I send data set to ftp.ni.com\incoming The files name is example_of_displacement calc (The fourth file from the end), There are data set with:
1.Velo_Z(measured)
2.Time
3.Displacement_from_velocity (1st integration)
4.Acceleration_from_velocity
5.Velocity_recalculated_from acceleration
6.Displacment_from_acceleration (2nd integration)

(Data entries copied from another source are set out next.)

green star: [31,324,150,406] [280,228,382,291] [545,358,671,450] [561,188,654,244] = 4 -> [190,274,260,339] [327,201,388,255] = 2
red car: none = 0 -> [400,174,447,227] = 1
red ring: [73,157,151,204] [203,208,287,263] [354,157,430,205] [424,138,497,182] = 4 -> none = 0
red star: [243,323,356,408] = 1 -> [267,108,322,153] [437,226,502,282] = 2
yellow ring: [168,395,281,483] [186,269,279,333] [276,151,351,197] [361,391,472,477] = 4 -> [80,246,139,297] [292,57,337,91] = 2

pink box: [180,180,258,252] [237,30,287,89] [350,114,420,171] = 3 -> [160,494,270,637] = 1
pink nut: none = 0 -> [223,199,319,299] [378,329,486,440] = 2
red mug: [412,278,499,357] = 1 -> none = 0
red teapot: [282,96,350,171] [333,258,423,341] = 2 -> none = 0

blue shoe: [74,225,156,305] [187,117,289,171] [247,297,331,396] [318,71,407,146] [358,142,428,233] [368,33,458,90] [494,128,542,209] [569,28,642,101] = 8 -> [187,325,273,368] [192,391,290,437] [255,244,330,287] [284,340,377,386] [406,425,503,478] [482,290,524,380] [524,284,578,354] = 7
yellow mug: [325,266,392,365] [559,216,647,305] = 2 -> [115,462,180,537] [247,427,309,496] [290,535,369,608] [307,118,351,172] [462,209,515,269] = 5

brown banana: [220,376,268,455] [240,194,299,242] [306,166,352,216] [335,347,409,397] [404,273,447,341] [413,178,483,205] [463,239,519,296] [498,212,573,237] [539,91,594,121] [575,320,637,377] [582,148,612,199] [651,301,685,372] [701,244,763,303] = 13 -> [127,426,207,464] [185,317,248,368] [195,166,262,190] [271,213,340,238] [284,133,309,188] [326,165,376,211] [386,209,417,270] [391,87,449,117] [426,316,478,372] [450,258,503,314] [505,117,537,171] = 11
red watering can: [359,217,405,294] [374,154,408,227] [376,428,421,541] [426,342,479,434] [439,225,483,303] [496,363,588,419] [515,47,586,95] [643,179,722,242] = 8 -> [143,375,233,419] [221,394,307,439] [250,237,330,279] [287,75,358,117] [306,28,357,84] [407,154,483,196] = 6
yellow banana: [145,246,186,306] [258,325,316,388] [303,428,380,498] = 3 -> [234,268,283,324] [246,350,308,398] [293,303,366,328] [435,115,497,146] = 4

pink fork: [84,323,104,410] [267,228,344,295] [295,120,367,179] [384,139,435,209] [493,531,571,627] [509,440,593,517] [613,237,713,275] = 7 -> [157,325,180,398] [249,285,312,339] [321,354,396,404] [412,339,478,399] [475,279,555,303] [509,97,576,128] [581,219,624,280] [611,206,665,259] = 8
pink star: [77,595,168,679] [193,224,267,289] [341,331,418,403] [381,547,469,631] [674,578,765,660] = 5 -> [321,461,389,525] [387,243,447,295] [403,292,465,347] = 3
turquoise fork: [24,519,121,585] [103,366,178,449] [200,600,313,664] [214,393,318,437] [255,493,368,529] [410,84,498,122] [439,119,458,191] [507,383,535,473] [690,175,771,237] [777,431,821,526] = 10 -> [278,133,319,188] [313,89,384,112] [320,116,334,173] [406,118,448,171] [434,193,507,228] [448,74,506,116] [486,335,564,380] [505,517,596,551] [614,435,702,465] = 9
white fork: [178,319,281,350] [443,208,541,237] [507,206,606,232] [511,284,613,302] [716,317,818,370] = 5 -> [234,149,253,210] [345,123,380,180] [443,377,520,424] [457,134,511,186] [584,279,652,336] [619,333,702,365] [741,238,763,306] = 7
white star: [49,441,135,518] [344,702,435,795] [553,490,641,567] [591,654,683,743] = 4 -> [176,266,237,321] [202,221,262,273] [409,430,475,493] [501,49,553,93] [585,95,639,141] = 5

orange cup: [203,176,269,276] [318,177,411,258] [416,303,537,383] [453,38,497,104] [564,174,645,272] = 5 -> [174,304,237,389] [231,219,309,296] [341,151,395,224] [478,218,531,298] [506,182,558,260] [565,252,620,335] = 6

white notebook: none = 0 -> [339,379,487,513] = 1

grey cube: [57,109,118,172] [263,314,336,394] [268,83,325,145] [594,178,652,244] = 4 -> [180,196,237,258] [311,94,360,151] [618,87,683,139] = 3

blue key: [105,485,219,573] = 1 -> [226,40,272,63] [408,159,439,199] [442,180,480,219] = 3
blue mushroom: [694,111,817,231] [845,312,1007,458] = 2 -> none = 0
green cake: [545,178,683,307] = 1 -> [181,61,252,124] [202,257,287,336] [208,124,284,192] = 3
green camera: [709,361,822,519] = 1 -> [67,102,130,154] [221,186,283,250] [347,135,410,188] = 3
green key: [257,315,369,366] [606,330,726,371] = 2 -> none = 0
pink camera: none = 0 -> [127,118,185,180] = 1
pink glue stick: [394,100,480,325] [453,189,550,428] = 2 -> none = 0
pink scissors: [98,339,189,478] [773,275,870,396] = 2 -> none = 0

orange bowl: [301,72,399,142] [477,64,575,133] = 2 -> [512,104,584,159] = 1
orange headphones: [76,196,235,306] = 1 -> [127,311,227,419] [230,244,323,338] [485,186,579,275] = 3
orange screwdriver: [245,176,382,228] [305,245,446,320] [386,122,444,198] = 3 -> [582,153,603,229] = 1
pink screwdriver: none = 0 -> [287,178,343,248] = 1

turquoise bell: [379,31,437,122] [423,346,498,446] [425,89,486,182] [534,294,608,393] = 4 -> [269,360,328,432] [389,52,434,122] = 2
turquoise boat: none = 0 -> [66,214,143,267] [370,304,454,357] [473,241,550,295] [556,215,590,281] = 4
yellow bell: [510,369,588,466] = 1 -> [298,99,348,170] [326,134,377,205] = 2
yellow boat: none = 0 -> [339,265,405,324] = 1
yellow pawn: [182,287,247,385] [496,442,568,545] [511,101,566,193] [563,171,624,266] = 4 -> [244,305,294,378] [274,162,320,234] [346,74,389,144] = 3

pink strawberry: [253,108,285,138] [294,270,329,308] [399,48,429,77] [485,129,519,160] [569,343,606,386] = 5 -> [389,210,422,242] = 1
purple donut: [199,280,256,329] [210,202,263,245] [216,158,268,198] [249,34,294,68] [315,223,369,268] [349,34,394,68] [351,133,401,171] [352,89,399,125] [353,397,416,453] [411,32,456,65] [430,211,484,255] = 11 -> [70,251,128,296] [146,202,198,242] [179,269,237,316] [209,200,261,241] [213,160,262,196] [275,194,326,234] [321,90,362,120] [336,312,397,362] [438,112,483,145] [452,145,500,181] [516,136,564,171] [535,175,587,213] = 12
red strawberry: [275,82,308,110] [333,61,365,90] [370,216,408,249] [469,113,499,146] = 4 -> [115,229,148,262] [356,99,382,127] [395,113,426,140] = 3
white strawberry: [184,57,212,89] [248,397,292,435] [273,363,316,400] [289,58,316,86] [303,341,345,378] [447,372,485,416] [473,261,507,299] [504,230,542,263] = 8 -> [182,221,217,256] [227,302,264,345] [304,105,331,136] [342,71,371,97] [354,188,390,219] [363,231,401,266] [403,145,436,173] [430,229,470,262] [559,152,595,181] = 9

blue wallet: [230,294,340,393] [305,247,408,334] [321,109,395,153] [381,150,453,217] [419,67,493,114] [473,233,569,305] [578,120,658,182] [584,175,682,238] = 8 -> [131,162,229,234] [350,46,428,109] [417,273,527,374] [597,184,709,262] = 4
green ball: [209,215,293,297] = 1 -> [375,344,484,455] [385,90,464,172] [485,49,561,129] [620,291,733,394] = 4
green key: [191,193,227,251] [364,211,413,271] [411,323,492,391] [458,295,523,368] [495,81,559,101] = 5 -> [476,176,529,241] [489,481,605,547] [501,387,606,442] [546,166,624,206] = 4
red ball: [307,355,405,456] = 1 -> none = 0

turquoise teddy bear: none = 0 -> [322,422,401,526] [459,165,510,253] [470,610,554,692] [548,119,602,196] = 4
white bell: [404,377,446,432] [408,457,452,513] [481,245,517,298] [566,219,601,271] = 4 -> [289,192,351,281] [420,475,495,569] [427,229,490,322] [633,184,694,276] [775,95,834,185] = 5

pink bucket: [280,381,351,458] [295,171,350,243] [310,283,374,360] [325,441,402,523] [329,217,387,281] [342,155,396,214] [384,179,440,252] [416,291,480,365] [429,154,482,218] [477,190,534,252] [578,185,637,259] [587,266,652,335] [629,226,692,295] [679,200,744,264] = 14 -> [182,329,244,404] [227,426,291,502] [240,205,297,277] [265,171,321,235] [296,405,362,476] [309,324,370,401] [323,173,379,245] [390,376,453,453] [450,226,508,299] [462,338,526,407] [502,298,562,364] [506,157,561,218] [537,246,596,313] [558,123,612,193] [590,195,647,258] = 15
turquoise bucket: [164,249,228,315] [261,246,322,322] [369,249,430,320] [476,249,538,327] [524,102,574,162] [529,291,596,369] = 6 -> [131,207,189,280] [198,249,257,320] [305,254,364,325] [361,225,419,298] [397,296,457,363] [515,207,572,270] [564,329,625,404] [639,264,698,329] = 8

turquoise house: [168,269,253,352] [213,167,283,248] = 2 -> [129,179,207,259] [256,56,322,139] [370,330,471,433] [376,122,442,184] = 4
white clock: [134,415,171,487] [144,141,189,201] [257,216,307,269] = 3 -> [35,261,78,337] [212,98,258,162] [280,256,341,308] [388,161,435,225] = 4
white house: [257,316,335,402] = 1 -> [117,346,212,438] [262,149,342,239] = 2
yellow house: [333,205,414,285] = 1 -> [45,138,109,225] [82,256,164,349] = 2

If you could take a look on it, I would be grateful.
Regards,
Krzysiek
02-19-2016 01:45 PM - edited 02-19-2016 01:48 PM
Hi K,
I asked for R&D to look into this. They re-calculated the Sum and the Trapezodial and the Simpson Integral and got virtually the same results each time and all were parabola-like in shape. They agree that this is a strange shape, but they suggest there is a simple explanation for this. R&D suspects that the raw aquired velocity originally had a vertical offset and that the average value of the velocity was subtracted from it before sending it to NI. R&D also suspects there was a slight sensor drift to the signal, like in this drawing:
The original blue signal has an offset and the drift. If you subtract the offset you get the red signal which has an average of zero, but the green integral of velocity highlights this velocity drift shape, since it starts at zero and going back to zero in a paraloba-like shape. If the drift is constant over the whole time, you can use the liner regression to compensate offset and drift. The shape of your velocity integral indicates that the drift is not exactly linear, so you probably need a different method to compensate for it more accurately. It is possible that a high pass filter is better for this because a typical sensor drift is not following a mathematical function. Sensor drift depends on temperatures and other internal and external factors. It’s more or less random behavior. The Velo_Z signal has a frequency of 1 as a waveform. I think a low pass filter at 0.25 (sampling frequency /4) is probably giving the expected result by eliminating the static offset and the slowly changing drift.